* _Exercise requirements_: With the pictures excluded, reproduce all of the data exactly.

* _Records to use_:
··········
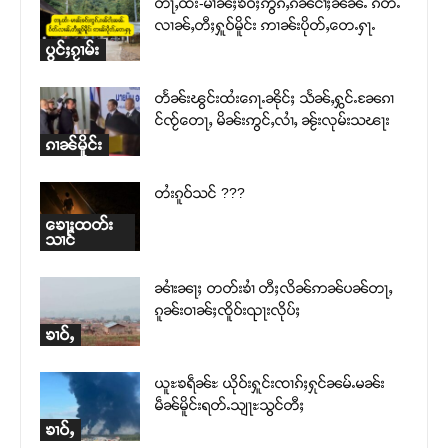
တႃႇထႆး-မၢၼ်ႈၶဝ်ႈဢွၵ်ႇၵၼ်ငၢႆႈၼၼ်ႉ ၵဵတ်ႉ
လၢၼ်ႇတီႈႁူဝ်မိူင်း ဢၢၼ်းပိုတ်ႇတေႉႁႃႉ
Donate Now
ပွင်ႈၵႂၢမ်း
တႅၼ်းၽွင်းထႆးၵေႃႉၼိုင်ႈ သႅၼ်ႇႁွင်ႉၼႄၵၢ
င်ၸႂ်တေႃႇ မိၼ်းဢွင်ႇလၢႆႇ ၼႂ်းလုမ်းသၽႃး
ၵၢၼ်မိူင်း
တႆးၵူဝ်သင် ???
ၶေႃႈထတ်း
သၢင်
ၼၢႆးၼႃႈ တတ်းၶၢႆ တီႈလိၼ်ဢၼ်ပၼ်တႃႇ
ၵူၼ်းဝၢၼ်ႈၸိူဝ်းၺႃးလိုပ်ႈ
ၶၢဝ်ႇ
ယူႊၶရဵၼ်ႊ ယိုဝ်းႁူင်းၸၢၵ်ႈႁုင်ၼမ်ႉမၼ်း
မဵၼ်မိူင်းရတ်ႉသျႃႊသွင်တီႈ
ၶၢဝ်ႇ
··········
* _Result of this task_:
တႃႇထႆး-မၢၼ်ႈၶဝ်ႈဢွၵ်ႇၵၼ်ငၢႆႈၼၼ်ႉ ၵဵတ်ႉ
လၢၼ်ႇတီႈႁူဝ်မိူင်း ဢၢၼ်းပိုတ်ႇတေႉႁႃႉ
Donate Now
ပွင်ႈၵႂၢမ်း
တႅၼ်းၽွင်းထႆးၵေႃႉၼိုင်ႈ သႅၼ်ႇႁွင်ႉၼႄၵၢ
င်ၸႂ်တေႃႇ မိၼ်းဢွင်ႇလၢႆႇ ၼႂ်းလုမ်းသၽႃး
ၵၢၼ်မိူင်း
တႆးၵူဝ်သင် ???
ၶေႃႈထတ်း
သၢင်
ၼၢႆးၼႃႈ တတ်းၶၢႆ တီႈလိၼ်ဢၼ်ပၼ်တႃႇ
ၵူၼ်းဝၢၼ်ႈၸိူဝ်းၺႃးလိုပ်ႈ
ၶၢဝ်ႇ
ယူႊၶရဵၼ်ႊ ယိုဝ်းႁူင်းၸၢၵ်ႈႁုင်ၼမ်ႉမၼ်း
မဵၼ်မိူင်းရတ်ႉသျႃႊသွင်တီႈ
ၶၢဝ်ႇ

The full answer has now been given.